▶ **WHAT THE TASK REQUIRES**
How many lines in the records below contain the word "slice"? Reply with the number alone.

▶ **SUPPLIED DATA**
■ ■ ■ ■

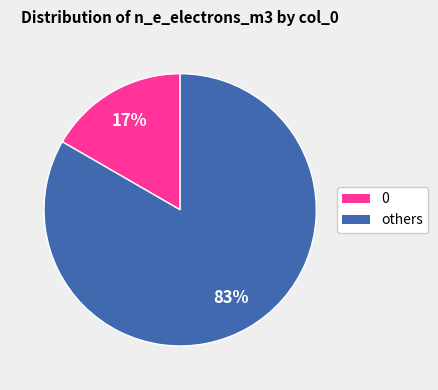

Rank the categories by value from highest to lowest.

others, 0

■ ■ ■ ■

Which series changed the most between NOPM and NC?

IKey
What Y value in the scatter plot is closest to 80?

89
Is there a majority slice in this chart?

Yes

■ ■ ■ ■

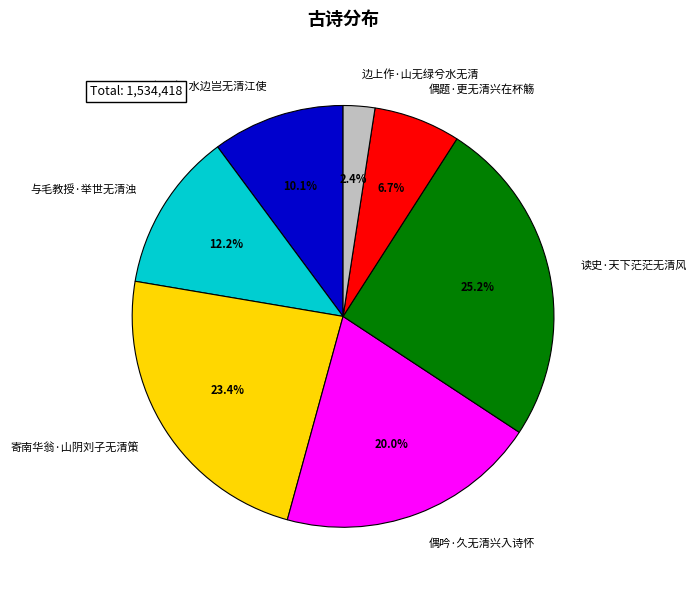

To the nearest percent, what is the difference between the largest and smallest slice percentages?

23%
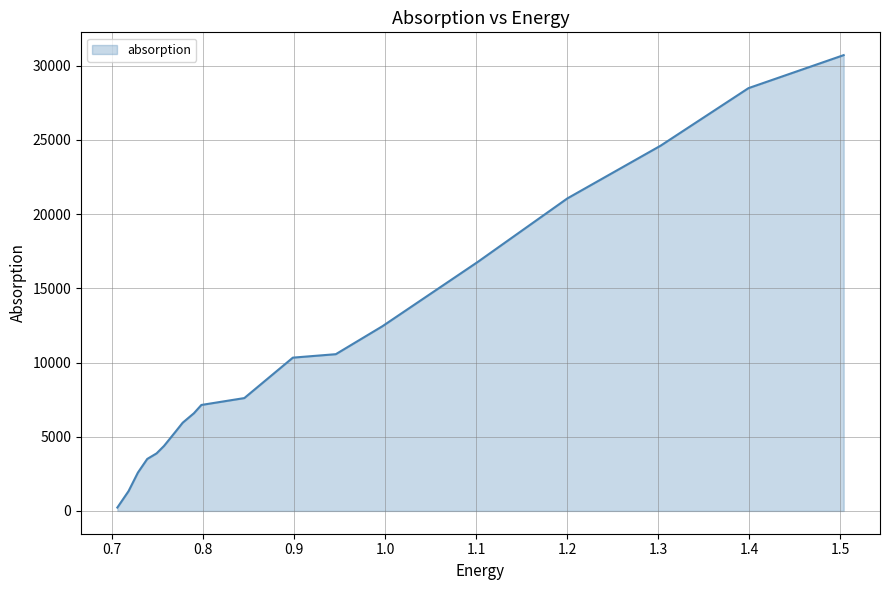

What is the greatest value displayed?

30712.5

■ ■ ■ ■

▶ **YOUR SOLUTION**
2